I think it depends on the industry. You certainly can look across certain industries and see where marketers — I mean there are just more attractive industries for marketers. And certain industries have an adopted Martech and kind of new marketing skills, modern marketing skills more quickly. And I really think it depends on which industry you’re looking at because some don’t have — marketing is not as strong. And within those certain industries, every industry is required to make the change. So in certain parts of the investing industry marketing just hasn’t been a huge focus. And I see a lot of change in terms of skillsets. In fact, you look at the asset management industry right now and you’ll see new people and outside influences coming in. People from Pepsi or Buzzfeed or whatever are coming in to go run these big marketing operations, whereas before they just never were interested. So I think in certain industries there’s considerable change, but then in others, just more game on, right? They just more of the same and you have these sort of dynamic general manager type marketers playing multifunctional strategic roles.

Joe Hyland:

Yeah. Uh, and that goes back to your point on the BTC and B2B worlds kind of converging. I would say my comment would be five or 10 years ago, they were huge disparities in the quality of marketing from sector to sector and some are still ahead. Your example of asset management I think is a good one. Those laggards have caught up and you’re seeing a sophisticated marketing segment to segment. Which for me is really exciting.

Rob Pinkerton:

I think it’s good. Brings more customers in.

Joe Hyland:

Yeah, it does. And it’s also — I feel like it requires marketers to just up their game, vertical to vertical.

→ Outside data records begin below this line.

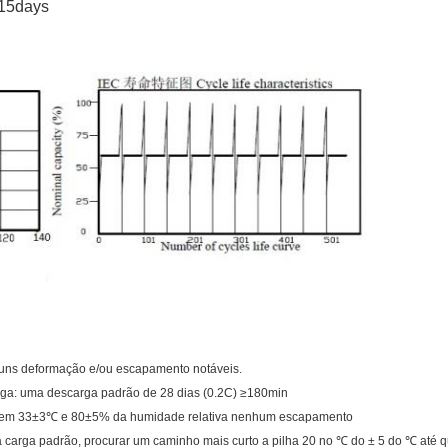
-15days
huns deformação e/ou escapamento notáveis.
ga: uma descarga padrão de 28 dias (0.2C) ≥180min
ias em 33±3℃ e 80±5% da humidade relativa nenhum escapamento
a carga padrão, procurar um caminho mais curto a pilha 20 no ℃ do ± 5 do ℃ até qu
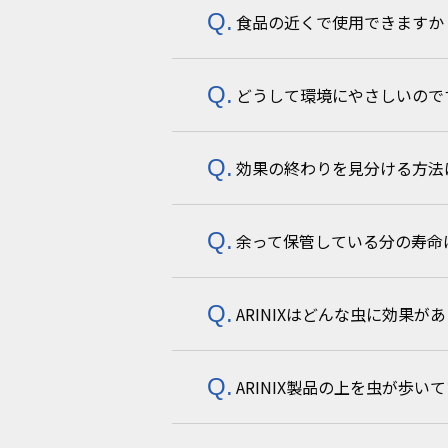
食品の近くで使用できますか
空気中にほとんど揮発しませんの
ペットが食べたり、直接触れたり
どうして環境にやさしいので
空気中からの混入の可能性はない
効果の終わりを見分ける方法
虫を殺さず遠ざけるため、生態系
また、薬剤散布による防虫に比べ
余って保管している分の寿命
効果の終わりを見分ける方法はあ
効果期間を過ぎても樹脂部品とし
ARINIXはどんな虫に効果が
紫外線のあたらない涼しい場所（
また次回お使いいただけます。
ARINIX製品の上を虫が歩
アリ・クモ・カメムシなどの歩行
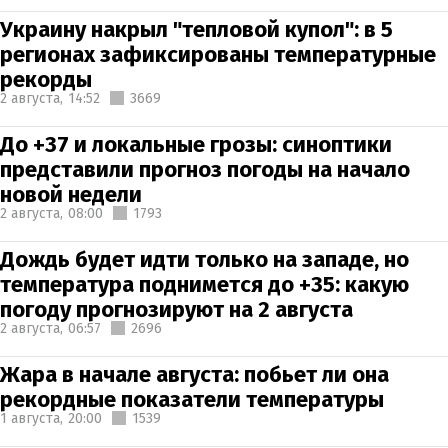
Украину накрыл "тепловой купол": в 5
регионах зафиксированы температурные
рекорды
2 августа,
14:52
3669
До +37 и локальные грозы: синоптики
представили прогноз погоды на начало
новой недели
2 августа,
08:00
1793
Дождь будет идти только на западе, но
температура поднимется до +35: какую
погоду прогнозируют на 2 августа
2 августа,
06:57
2696
Жара в начале августа: побьет ли она
рекордные показатели температуры
1 августа,
20:00
1539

Alright, Rob, well, listen, this was fantastic. We touched on a ton of really interesting points. I think the theme for me is really these converging worlds and think of how we act in the consumer space like ourselves and I feel like that’s changed our expectations of technology and just marketing in general. So net-net, it is an exciting time to be a marketer.

Rob Pinkerton:

Well, thanks for having me enjoyed it. Also enjoyed the product experience. It’s very user-friendly.

Joe Hyland:

Oh, cool. Thanks for saying that. This is fantastic, Rob. Thanks so much and thanks to everyone for tuning in.